Female Trump Supporter Pepper Sprayed By Berkeley Rioter During TV Interview
“I subscribe to self-defense in the very same sense that the Black Panther Party does and that Malcolm X does,” an unidentified black bloc agitator told the Times.
“I go through the Bay Area and there are people sleeping in the doorways of million-dollar condos that are empty,” the demonstrator said. “Is that not violent?”
“That is the most cruel and violent thing I think I have ever seen.”
The attack on Starbucks was calculated.
“Starbucks is a symbol of global capitalization,” the black bloc activist told the Times.
Reich, the former Clinton labor secretary, attempted to blame vague — but sinister — right-wing elements for violence which beset the UC Berkeley campus.
“I was there for part of last night, and I know what I saw. Those people were not Berkeley students. They were outside agitators,” Reich said during a panel discussion with CNN’s Don Lemon.
“There are rumors that they were right-wingers, they were part of a group that were organized and ready to create the tumult and danger you saw that forced the police to cancel the event,” Reich also said.
Black bloc organizers say they oppose powerful corporations, police brutality and immigration restrictions. They also despise centrist liberals who decry politically-motivated violence.
Remarkably, they say they favor civil liberties.

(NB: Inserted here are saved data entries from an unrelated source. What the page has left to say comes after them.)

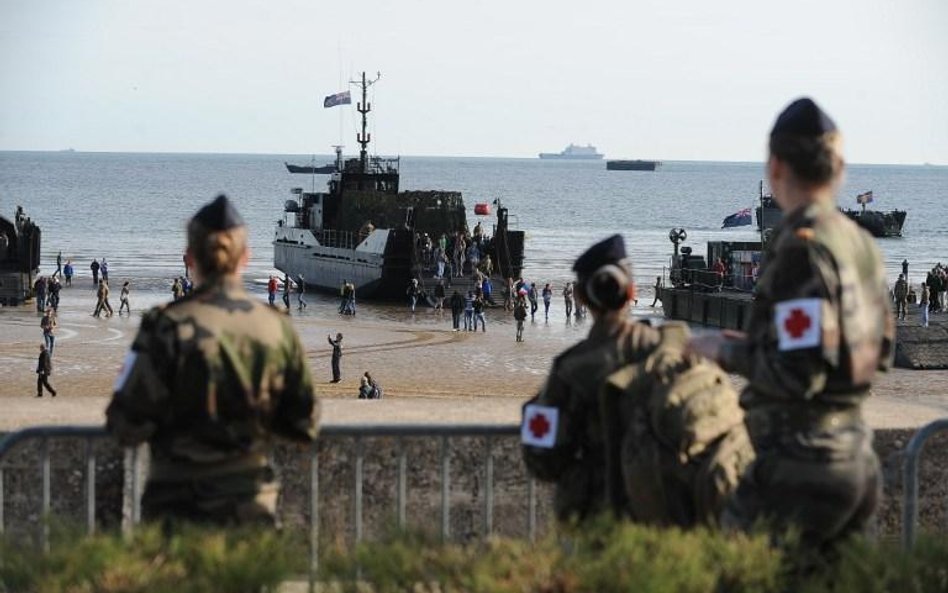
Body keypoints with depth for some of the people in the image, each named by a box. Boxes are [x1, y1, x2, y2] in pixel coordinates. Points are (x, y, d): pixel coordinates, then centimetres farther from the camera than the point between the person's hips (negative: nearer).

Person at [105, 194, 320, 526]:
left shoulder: (167, 327, -12)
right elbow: (304, 426, 7)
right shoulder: (277, 329, -1)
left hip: (177, 503, -3)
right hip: (253, 506, 3)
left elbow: (127, 427, -11)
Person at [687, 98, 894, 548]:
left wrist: (728, 351, -5)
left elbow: (799, 374, -22)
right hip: (857, 458, 9)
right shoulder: (861, 243, 11)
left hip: (802, 464, -9)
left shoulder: (801, 248, -15)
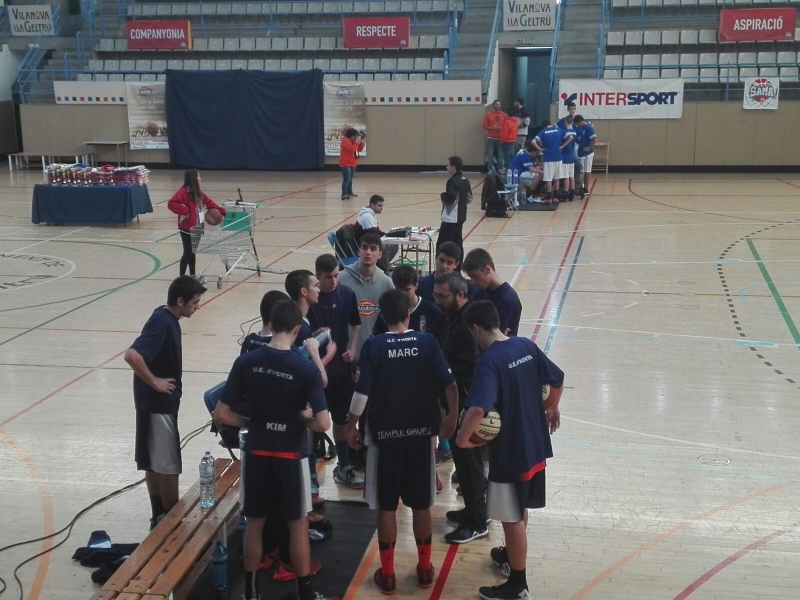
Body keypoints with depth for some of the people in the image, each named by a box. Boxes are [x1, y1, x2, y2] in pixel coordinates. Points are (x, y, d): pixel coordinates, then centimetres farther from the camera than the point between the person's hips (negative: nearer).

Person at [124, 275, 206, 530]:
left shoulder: (168, 319, 7)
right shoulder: (162, 323, -22)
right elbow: (132, 355, -33)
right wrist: (154, 382, -23)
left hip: (161, 402, 9)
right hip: (157, 403, -9)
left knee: (155, 464, 16)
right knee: (168, 466, 1)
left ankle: (161, 518, 27)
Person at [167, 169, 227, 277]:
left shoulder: (197, 193, 12)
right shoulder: (183, 192, -17)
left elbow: (208, 202, 18)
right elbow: (171, 204, -28)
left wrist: (221, 211, 10)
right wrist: (185, 211, -27)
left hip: (196, 227, 9)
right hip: (186, 228, -9)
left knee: (193, 252, 16)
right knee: (188, 252, -4)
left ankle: (192, 276, 26)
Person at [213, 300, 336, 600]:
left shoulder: (245, 362, -9)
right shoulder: (306, 369, -17)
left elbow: (221, 414, -6)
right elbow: (323, 424, -19)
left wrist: (251, 423, 9)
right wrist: (305, 419, 2)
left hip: (256, 452, 3)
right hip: (291, 455, -2)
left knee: (254, 522, 17)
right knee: (298, 524, 13)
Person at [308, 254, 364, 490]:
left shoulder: (347, 294, -2)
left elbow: (355, 324, 11)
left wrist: (352, 349, -3)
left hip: (342, 365, 4)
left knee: (342, 418, 16)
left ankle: (343, 467, 30)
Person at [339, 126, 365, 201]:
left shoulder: (353, 141, 14)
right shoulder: (345, 141, -17)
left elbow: (359, 149, 16)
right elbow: (352, 149, -29)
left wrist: (361, 143, 0)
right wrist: (357, 142, -22)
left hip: (352, 163, 10)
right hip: (345, 164, -10)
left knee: (350, 179, 18)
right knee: (346, 179, -19)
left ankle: (349, 192, 29)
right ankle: (344, 194, -24)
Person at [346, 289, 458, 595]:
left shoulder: (373, 346, -10)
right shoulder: (427, 341, -6)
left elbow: (362, 392, -11)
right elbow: (449, 384, -5)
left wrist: (351, 427, 2)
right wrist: (451, 417, 10)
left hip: (385, 434, -2)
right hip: (421, 433, 2)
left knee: (386, 507, 9)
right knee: (421, 505, 14)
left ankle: (387, 574, 18)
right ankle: (425, 569, 26)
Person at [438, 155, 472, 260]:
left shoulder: (453, 181, -17)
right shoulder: (465, 180, 10)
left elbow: (450, 199, -24)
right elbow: (469, 199, 15)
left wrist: (443, 196, -5)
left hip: (451, 219, -10)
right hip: (460, 217, 10)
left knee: (441, 245, -7)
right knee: (457, 243, 13)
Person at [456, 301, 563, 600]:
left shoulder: (489, 361, -24)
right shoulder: (526, 346, -1)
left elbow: (477, 409, -37)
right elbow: (557, 380, 11)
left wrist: (462, 438, -21)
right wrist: (551, 408, 28)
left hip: (509, 451, -8)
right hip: (534, 445, 8)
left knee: (512, 517, 7)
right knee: (519, 510, 27)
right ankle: (512, 555, 47)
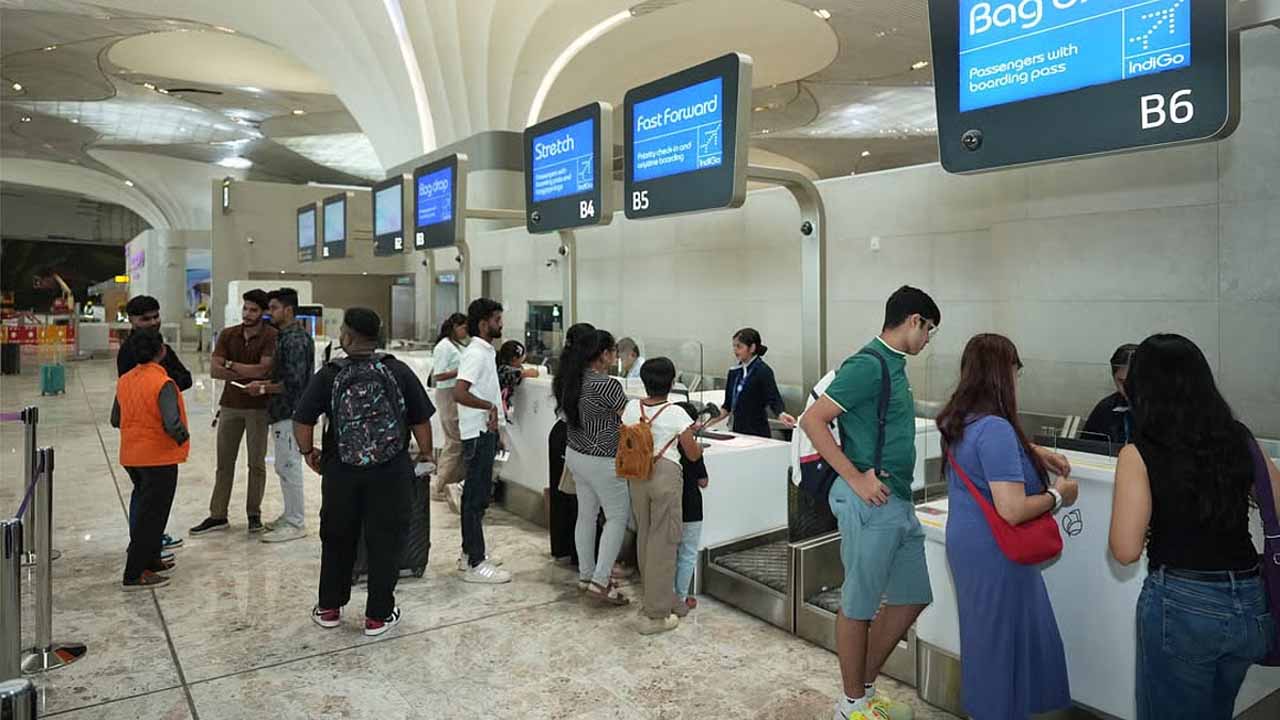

Protesters Assaulting Bystanders at UC Berkeley
Black bloc demonstrators are national in scope. In addition to the violence on the Cal Berkeley campus, black bloc demonstrators have protested violently in Oakland — their epicenter. They say they are also responsible for breaking windows, setting a limousine on fire and defacing banks on the weekend of Donald Trump’s inauguration. And they fought — and got stabbed by — some neo-Nazis in Sacramento in June.
The throng of police at the UC Berkeley riot stayed mostly inside the Student Union. The police theory at the time was that intervention to prevent the violent protest would foment more violence by black bloc demonstrators and perhaps other elements on the scene.
Police were well aware that a supporter of Yiannopoulos had shot and gravely injured a radical protester at a previous Yiannopoulos event on the campus of the University of Washington in Seattle.
The plan by police to let the demonstration run out of steam was a failure.
“They were going to allow it to happen until they determined that it was too dangerous for it to actually happen,” the black bloc member who spoke to the LA Times said. “So what other choice did we have?”
Right-Wing Speaker At Berkeley Canceled After Protests
The Daily Californian, the main student newspaper at Cal Berkeley, published an op-ed inviting students to show up to protest Yiannopoulos one day before the event and the resulting violent demonstrators on campus.
After the riot, The Daily Californian published a series of columns that praised the riot that shut down Yiannopoulos. Headlined as “Violence as Self-Defense,” the series was intended to give a voice to those who thought the multiple assaults and serious property damage committed in the name of cancelling Milo were 100 percent right. A few of the violence-supporting essayists admitted to participating in the riots and refuted claims they were staged by right-wingers.